> **Task details**
Your task is to output the entries below word for word.

> **Data**
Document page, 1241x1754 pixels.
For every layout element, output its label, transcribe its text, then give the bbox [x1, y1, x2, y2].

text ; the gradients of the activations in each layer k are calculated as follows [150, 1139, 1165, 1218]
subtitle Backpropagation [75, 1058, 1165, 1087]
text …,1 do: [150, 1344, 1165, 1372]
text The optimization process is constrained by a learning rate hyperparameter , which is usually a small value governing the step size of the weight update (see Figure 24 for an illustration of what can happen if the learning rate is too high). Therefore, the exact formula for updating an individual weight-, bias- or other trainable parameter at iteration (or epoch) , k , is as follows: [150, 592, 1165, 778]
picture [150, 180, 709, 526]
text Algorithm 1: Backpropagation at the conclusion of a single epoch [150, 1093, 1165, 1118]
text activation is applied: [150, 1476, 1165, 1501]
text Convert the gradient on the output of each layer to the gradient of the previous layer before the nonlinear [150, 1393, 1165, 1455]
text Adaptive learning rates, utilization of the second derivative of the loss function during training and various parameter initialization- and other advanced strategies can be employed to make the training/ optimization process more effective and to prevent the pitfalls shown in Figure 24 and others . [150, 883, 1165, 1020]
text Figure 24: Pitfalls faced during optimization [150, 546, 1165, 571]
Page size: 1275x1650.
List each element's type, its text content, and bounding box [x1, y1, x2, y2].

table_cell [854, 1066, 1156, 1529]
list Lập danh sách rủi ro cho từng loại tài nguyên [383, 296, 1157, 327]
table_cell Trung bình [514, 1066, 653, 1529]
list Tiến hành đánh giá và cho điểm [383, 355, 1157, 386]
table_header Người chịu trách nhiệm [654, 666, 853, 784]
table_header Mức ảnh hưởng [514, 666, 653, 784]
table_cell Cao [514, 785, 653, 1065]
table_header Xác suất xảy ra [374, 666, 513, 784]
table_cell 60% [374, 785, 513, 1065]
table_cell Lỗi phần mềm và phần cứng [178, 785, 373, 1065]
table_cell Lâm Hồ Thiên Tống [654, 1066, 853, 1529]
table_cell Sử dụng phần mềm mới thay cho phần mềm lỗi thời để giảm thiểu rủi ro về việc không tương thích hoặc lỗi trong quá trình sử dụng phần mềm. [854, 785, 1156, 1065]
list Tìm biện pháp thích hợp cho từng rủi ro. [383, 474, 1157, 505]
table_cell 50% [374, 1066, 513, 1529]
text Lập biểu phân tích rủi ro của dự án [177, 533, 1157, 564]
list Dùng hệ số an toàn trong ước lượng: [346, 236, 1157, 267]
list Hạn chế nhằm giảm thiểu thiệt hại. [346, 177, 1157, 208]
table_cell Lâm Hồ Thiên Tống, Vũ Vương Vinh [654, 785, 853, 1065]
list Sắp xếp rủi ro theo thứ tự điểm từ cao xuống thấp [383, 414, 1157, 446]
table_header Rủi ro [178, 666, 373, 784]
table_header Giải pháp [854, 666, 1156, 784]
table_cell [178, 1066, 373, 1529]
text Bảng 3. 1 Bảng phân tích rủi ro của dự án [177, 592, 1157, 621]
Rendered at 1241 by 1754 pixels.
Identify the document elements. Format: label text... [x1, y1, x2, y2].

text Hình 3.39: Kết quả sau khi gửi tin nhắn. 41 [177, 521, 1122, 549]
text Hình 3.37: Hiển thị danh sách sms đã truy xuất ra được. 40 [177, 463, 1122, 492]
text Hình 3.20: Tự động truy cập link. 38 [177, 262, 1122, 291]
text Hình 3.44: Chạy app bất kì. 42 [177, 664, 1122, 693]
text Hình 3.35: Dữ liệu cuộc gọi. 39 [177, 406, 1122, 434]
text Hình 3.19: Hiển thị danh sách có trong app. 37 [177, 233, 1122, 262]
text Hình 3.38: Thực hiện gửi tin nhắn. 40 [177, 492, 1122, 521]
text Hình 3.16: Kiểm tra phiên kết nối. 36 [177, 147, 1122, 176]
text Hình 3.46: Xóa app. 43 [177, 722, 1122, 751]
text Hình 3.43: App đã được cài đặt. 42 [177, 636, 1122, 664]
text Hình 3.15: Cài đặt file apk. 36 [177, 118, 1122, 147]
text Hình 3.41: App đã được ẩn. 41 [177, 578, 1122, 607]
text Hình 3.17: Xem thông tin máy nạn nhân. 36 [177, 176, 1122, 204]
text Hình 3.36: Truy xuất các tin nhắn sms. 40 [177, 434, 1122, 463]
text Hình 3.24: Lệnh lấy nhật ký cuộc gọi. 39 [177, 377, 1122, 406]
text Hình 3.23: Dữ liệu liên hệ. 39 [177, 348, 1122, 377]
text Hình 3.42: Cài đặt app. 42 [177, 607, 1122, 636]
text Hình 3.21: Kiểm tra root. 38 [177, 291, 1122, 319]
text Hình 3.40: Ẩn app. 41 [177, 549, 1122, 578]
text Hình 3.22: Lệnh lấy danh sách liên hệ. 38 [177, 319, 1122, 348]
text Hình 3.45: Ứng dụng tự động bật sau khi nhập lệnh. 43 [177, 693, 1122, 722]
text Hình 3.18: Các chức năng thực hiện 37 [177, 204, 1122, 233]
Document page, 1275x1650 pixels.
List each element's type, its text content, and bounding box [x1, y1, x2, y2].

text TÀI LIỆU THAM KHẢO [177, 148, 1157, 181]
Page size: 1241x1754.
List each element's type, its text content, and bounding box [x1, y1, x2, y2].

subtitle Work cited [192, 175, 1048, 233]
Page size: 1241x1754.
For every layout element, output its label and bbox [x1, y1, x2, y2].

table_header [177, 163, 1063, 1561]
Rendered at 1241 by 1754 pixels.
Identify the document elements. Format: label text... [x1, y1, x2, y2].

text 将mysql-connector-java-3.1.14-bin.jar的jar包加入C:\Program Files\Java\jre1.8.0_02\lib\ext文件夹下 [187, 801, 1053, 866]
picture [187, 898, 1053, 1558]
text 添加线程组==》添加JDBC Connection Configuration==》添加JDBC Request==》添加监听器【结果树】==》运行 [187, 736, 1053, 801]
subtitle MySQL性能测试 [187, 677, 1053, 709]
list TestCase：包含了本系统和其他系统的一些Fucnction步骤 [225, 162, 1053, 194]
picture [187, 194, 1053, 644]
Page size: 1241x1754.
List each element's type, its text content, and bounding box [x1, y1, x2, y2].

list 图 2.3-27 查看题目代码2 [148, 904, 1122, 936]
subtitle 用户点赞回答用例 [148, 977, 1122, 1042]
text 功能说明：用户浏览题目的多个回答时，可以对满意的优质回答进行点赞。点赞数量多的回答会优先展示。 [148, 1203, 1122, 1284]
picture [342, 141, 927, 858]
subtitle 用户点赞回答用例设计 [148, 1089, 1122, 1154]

> **Response below**
Document page, 1241x1754 pixels.
For every layout element, output its label, transcribe its text, then give the bbox [x1, y1, x2, y2].

text ; the gradients of the activations in each layer k are calculated as follows [150, 1139, 1165, 1218]
subtitle Backpropagation [75, 1058, 1165, 1087]
text …,1 do: [150, 1344, 1165, 1372]
text The optimization process is constrained by a learning rate hyperparameter , which is usually a small value governing the step size of the weight update (see Figure 24 for an illustration of what can happen if the learning rate is too high). Therefore, the exact formula for updating an individual weight-, bias- or other trainable parameter at iteration (or epoch) , k , is as follows: [150, 592, 1165, 778]
picture [150, 180, 709, 526]
text Algorithm 1: Backpropagation at the conclusion of a single epoch [150, 1093, 1165, 1118]
text activation is applied: [150, 1476, 1165, 1501]
text Convert the gradient on the output of each layer to the gradient of the previous layer before the nonlinear [150, 1393, 1165, 1455]
text Adaptive learning rates, utilization of the second derivative of the loss function during training and various parameter initialization- and other advanced strategies can be employed to make the training/ optimization process more effective and to prevent the pitfalls shown in Figure 24 and others . [150, 883, 1165, 1020]
text Figure 24: Pitfalls faced during optimization [150, 546, 1165, 571]
Page size: 1275x1650.
List each element's type, its text content, and bounding box [x1, y1, x2, y2].

table_cell [854, 1066, 1156, 1529]
list Lập danh sách rủi ro cho từng loại tài nguyên [383, 296, 1157, 327]
table_cell Trung bình [514, 1066, 653, 1529]
list Tiến hành đánh giá và cho điểm [383, 355, 1157, 386]
table_header Người chịu trách nhiệm [654, 666, 853, 784]
table_header Mức ảnh hưởng [514, 666, 653, 784]
table_cell Cao [514, 785, 653, 1065]
table_header Xác suất xảy ra [374, 666, 513, 784]
table_cell 60% [374, 785, 513, 1065]
table_cell Lỗi phần mềm và phần cứng [178, 785, 373, 1065]
table_cell Lâm Hồ Thiên Tống [654, 1066, 853, 1529]
table_cell Sử dụng phần mềm mới thay cho phần mềm lỗi thời để giảm thiểu rủi ro về việc không tương thích hoặc lỗi trong quá trình sử dụng phần mềm. [854, 785, 1156, 1065]
list Tìm biện pháp thích hợp cho từng rủi ro. [383, 474, 1157, 505]
table_cell 50% [374, 1066, 513, 1529]
text Lập biểu phân tích rủi ro của dự án [177, 533, 1157, 564]
list Dùng hệ số an toàn trong ước lượng: [346, 236, 1157, 267]
list Hạn chế nhằm giảm thiểu thiệt hại. [346, 177, 1157, 208]
table_cell Lâm Hồ Thiên Tống, Vũ Vương Vinh [654, 785, 853, 1065]
list Sắp xếp rủi ro theo thứ tự điểm từ cao xuống thấp [383, 414, 1157, 446]
table_header Rủi ro [178, 666, 373, 784]
table_header Giải pháp [854, 666, 1156, 784]
table_cell [178, 1066, 373, 1529]
text Bảng 3. 1 Bảng phân tích rủi ro của dự án [177, 592, 1157, 621]
Rendered at 1241 by 1754 pixels.
Identify the document elements. Format: label text... [x1, y1, x2, y2].

text Hình 3.39: Kết quả sau khi gửi tin nhắn. 41 [177, 521, 1122, 549]
text Hình 3.37: Hiển thị danh sách sms đã truy xuất ra được. 40 [177, 463, 1122, 492]
text Hình 3.20: Tự động truy cập link. 38 [177, 262, 1122, 291]
text Hình 3.44: Chạy app bất kì. 42 [177, 664, 1122, 693]
text Hình 3.35: Dữ liệu cuộc gọi. 39 [177, 406, 1122, 434]
text Hình 3.19: Hiển thị danh sách có trong app. 37 [177, 233, 1122, 262]
text Hình 3.38: Thực hiện gửi tin nhắn. 40 [177, 492, 1122, 521]
text Hình 3.16: Kiểm tra phiên kết nối. 36 [177, 147, 1122, 176]
text Hình 3.46: Xóa app. 43 [177, 722, 1122, 751]
text Hình 3.43: App đã được cài đặt. 42 [177, 636, 1122, 664]
text Hình 3.15: Cài đặt file apk. 36 [177, 118, 1122, 147]
text Hình 3.41: App đã được ẩn. 41 [177, 578, 1122, 607]
text Hình 3.17: Xem thông tin máy nạn nhân. 36 [177, 176, 1122, 204]
text Hình 3.36: Truy xuất các tin nhắn sms. 40 [177, 434, 1122, 463]
text Hình 3.24: Lệnh lấy nhật ký cuộc gọi. 39 [177, 377, 1122, 406]
text Hình 3.23: Dữ liệu liên hệ. 39 [177, 348, 1122, 377]
text Hình 3.42: Cài đặt app. 42 [177, 607, 1122, 636]
text Hình 3.21: Kiểm tra root. 38 [177, 291, 1122, 319]
text Hình 3.40: Ẩn app. 41 [177, 549, 1122, 578]
text Hình 3.22: Lệnh lấy danh sách liên hệ. 38 [177, 319, 1122, 348]
text Hình 3.45: Ứng dụng tự động bật sau khi nhập lệnh. 43 [177, 693, 1122, 722]
text Hình 3.18: Các chức năng thực hiện 37 [177, 204, 1122, 233]
Document page, 1275x1650 pixels.
List each element's type, its text content, and bounding box [x1, y1, x2, y2].

text TÀI LIỆU THAM KHẢO [177, 148, 1157, 181]
Page size: 1241x1754.
List each element's type, its text content, and bounding box [x1, y1, x2, y2].

subtitle Work cited [192, 175, 1048, 233]
Page size: 1241x1754.
For every layout element, output its label and bbox [x1, y1, x2, y2].

table_header [177, 163, 1063, 1561]
Rendered at 1241 by 1754 pixels.
Identify the document elements. Format: label text... [x1, y1, x2, y2].

text 将mysql-connector-java-3.1.14-bin.jar的jar包加入C:\Program Files\Java\jre1.8.0_02\lib\ext文件夹下 [187, 801, 1053, 866]
picture [187, 898, 1053, 1558]
text 添加线程组==》添加JDBC Connection Configuration==》添加JDBC Request==》添加监听器【结果树】==》运行 [187, 736, 1053, 801]
subtitle MySQL性能测试 [187, 677, 1053, 709]
list TestCase：包含了本系统和其他系统的一些Fucnction步骤 [225, 162, 1053, 194]
picture [187, 194, 1053, 644]
Page size: 1241x1754.
List each element's type, its text content, and bounding box [x1, y1, x2, y2].

list 图 2.3-27 查看题目代码2 [148, 904, 1122, 936]
subtitle 用户点赞回答用例 [148, 977, 1122, 1042]
text 功能说明：用户浏览题目的多个回答时，可以对满意的优质回答进行点赞。点赞数量多的回答会优先展示。 [148, 1203, 1122, 1284]
picture [342, 141, 927, 858]
subtitle 用户点赞回答用例设计 [148, 1089, 1122, 1154]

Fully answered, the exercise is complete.